[Information Boundary: Start]

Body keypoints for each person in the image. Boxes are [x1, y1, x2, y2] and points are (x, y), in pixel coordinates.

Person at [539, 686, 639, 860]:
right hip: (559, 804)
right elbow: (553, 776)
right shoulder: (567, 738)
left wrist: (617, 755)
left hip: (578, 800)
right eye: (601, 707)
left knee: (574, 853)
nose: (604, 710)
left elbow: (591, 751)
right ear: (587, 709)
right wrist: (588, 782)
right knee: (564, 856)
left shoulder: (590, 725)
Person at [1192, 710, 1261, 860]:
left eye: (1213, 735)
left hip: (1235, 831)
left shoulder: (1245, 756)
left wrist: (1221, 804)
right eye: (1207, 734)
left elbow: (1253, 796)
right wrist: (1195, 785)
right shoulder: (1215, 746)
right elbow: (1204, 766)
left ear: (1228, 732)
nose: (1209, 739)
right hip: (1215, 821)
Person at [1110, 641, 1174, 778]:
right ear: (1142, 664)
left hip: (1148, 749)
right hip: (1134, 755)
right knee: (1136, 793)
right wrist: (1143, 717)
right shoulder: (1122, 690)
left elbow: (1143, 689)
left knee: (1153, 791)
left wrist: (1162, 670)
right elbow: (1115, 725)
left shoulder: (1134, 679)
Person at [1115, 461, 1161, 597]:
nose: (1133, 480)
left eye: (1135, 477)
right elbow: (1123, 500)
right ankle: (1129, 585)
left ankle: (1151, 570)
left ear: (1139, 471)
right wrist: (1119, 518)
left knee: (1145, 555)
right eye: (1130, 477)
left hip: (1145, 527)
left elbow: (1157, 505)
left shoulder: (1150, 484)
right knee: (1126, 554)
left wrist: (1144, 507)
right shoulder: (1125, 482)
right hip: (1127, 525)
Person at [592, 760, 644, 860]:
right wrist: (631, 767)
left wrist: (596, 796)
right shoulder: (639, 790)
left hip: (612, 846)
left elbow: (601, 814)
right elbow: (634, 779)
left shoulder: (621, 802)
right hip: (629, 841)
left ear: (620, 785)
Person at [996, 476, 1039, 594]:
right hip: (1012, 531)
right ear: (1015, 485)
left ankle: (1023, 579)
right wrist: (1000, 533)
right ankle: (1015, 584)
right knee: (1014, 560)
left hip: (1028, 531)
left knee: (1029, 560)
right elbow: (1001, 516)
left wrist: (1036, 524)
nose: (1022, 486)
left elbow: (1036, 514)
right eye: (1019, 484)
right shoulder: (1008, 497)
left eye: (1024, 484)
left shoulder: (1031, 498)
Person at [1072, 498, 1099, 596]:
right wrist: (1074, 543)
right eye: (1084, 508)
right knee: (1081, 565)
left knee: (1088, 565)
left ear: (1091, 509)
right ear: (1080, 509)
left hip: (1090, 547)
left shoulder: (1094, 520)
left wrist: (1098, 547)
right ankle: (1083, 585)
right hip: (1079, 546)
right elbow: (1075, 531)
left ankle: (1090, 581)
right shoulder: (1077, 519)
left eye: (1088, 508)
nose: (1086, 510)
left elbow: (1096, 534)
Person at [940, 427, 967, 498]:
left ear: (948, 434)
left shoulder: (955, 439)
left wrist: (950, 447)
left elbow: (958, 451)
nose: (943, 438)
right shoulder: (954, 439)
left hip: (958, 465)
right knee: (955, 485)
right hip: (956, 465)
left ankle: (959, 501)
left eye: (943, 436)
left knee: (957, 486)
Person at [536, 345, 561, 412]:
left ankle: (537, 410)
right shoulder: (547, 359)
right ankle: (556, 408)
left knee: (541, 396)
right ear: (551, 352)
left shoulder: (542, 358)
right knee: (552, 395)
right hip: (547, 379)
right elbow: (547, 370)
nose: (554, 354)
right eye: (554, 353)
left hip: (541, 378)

[Information Boundary: End]
[Information Boundary: Start]

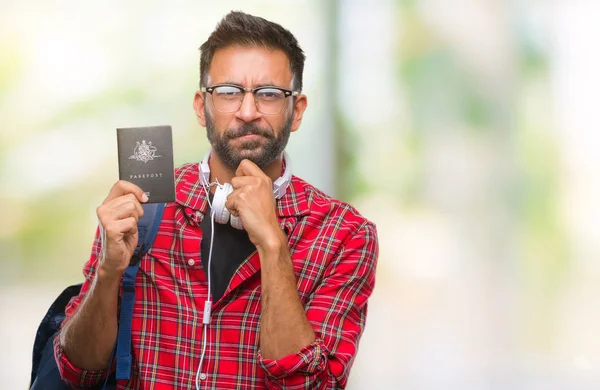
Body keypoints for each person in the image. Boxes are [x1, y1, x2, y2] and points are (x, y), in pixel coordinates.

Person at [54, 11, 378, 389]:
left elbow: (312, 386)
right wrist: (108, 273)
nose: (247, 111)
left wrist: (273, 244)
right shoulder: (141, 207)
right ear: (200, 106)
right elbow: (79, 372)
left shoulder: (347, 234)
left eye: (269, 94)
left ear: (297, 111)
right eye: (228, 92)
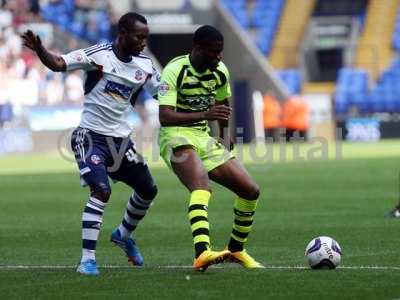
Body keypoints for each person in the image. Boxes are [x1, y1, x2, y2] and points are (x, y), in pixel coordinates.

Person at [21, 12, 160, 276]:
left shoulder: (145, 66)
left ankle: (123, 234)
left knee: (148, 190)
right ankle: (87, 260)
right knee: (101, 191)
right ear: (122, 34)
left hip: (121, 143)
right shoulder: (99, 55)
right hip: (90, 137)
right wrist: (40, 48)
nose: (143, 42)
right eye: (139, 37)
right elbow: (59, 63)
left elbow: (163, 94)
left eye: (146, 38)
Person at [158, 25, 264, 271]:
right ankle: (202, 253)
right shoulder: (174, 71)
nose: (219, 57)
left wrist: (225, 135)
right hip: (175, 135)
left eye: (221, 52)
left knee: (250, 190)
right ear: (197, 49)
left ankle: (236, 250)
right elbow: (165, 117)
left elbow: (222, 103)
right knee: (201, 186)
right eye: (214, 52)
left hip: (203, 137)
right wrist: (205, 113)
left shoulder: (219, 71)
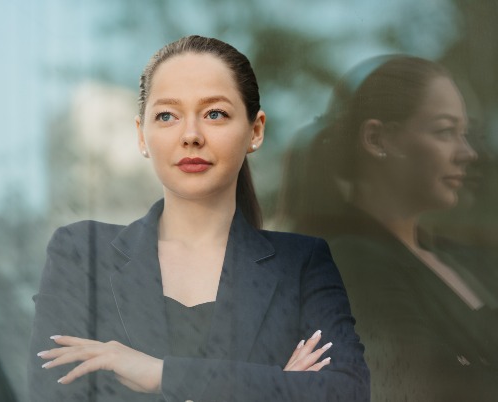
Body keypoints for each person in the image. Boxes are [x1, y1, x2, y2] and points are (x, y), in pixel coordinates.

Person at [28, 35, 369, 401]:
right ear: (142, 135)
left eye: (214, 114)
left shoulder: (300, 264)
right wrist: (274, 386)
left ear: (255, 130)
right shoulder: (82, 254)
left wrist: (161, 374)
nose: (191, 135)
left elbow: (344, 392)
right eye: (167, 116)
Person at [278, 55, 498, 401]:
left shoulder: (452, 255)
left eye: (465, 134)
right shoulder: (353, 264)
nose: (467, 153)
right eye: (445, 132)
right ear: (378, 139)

[Information Boundary: End]

▸ Problem statement
There is a run of lines above from the one with "left shoulder: (452, 255)" to the one with "right ear: (378, 139)"; print exactly that run, both ends included, and nothing else.

▸ Response
left shoulder: (452, 255)
left eye: (465, 134)
right shoulder: (353, 264)
nose: (467, 153)
right eye: (445, 132)
right ear: (378, 139)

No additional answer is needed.